====== Extract

Under proposer-builder separation (PBS), the ‘building’ aspect of the validator’s role is separated out and set up as a specific new role in the protocol. Specialised builders, with more powerful hardware than that used by standard full nodes, are expected to build big blocks with lots of transaction data and then bid for proposers (i.e. validators) to select their block6.
In terms of how this structure would benefit block validators, I quote from The Hitchhiker’s Guide to Ethereum:
We need one honest builder to service the network for liveness and censorship resistance (and two for an efficient market), but validator sets require an honest majority. PBS makes the proposer role as easy as possible [in order] to support validator decentralization.
Builders receive priority fee tips plus whatever MEV [maximal extractable value] they can extract. In an efficient market, competitive builders will then bid up to the full value they can extract from blocks (less their amortized costs such as powerful hardware, etc.). All value trickles down to the decentralized validator set – exactly what we want.
The precise implementation of PBS is still being finalised. In the current thinking, a slot is split into two stages:
In the first stage:
Builders build blocks in a way such that it maximises the value they can extract from them, e.g. from capturing the transactions with the highest priority fee tips.
Independently, a proposer is randomly selected from the validation nodes via an algorithm.
Builders submit their block headers to the chosen proposer along with their bids.
Only block headers, and not the full block bodies with all the transaction data, are shared at this stage in order to save bandwidth and also prevent worse builders from figuring out others’ high-MEV strategies and stealing them to quickly submit another header.
Additionally, sophisticated proposers could also steal the high-MEV strategy used if it was detectable and submit it using their own builder, stealing the MEV, and leading to a dangerous unification of proposer and builder.
The proposer chooses the winning block header and is immediately paid the winning bid unconditionally, even if the builder fails to produce the block body at the next stage. This unconditional payment removes the need for the proposer to trust the builder.
A single validator committee attests to the winning header.
In the second stage:
The successful builder then reveals the body for the winning block header.
The remaining N-1 validator committees (where N is the total validator set / 32 slots per epoch / 128 minimum size per committee) attest that the revealed block body is indeed associated with the winning block header (or confirm that it was absent if the winning builder withholds it or fails to publish it in time).

============
====== Data shown

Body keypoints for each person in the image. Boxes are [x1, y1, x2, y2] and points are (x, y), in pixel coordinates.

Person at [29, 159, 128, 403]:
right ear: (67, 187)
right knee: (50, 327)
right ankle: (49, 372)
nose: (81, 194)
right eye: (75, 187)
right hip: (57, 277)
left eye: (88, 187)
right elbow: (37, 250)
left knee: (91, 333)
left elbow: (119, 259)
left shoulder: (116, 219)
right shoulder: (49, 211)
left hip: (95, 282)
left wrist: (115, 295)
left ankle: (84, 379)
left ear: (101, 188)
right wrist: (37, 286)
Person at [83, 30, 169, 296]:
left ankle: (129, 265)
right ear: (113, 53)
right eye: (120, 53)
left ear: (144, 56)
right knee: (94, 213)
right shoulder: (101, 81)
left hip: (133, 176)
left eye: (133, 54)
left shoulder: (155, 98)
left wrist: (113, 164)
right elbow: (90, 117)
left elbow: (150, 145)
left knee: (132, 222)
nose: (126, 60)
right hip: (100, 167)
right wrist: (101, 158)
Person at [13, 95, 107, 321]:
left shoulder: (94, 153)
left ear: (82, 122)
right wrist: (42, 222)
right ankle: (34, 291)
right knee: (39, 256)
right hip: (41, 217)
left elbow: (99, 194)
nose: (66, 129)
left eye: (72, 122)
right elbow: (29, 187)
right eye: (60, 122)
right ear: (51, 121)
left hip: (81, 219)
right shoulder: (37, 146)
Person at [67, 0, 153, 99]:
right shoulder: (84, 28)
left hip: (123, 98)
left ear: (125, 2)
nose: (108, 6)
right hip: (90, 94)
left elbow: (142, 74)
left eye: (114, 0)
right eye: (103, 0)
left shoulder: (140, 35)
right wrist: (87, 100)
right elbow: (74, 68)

============
====== Data shown

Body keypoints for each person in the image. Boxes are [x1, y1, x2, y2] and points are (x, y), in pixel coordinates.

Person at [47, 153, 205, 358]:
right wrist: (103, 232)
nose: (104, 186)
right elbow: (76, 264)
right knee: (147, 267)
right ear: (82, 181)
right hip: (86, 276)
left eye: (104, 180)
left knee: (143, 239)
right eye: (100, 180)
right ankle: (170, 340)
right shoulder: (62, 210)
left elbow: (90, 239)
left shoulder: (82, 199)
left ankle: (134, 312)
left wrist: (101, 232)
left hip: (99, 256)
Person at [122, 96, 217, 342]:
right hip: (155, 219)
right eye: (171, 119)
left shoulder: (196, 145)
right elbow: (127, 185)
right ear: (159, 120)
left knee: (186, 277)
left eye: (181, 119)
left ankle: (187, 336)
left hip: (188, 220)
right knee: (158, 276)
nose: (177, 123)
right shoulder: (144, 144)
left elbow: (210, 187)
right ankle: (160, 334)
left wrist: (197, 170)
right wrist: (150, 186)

============

= Work instructions =
- a) In the extract on proposer-builder separation, what happens to the winning bid if the builder fails to produce the block body at the next stage?
- b) Extend the extract on proposer-builder separation beyond its final sentence.
The listing is independent of the extract on proposer-builder separation.

= Exercise results =
- a) The proposer is still paid the winning bid unconditionally.

- b)
If the block body is not presented by the builder for whatever reason, the builder will lose out on the MEV and fee tips.
Following further verifications around data availability and transaction validity from full nodes (discussed further below), the winning block is appended onto the end of the blockchain.
In this implementation, each stage takes 8 seconds, so a slot would have to increase from its post-Merge 12 seconds to 16 seconds, i.e. a 16 second ‘block time’ in which to build-propose-verify-append a block over two stages7.
2.2.3 Censorship resistance list
In setting up an auction market for block selection, there’s one major issue which may arise: if a builder was so inclined, they could censor transactions they didn’t want included in the blocks by overbidding other builders for their block to be chosen (with those transactions excluded), even though it would be at a loss to the censoring builder8.
How can we allow for this? With something called a censorship resistance list or ‘crList’. A ‘crList’ is intended to put a check on the builder’s power under PBS. As with PBS itself, the precise crList implementation hasn’t been finalised yet but currently, ‘hybrid PBS’ is the frontrunner, operating over the same two PBS stages:
In the first stage:
The proposer publishes a crList (and accompanying ‘crList summary’) which specifies all eligible transactions they see in the mempool.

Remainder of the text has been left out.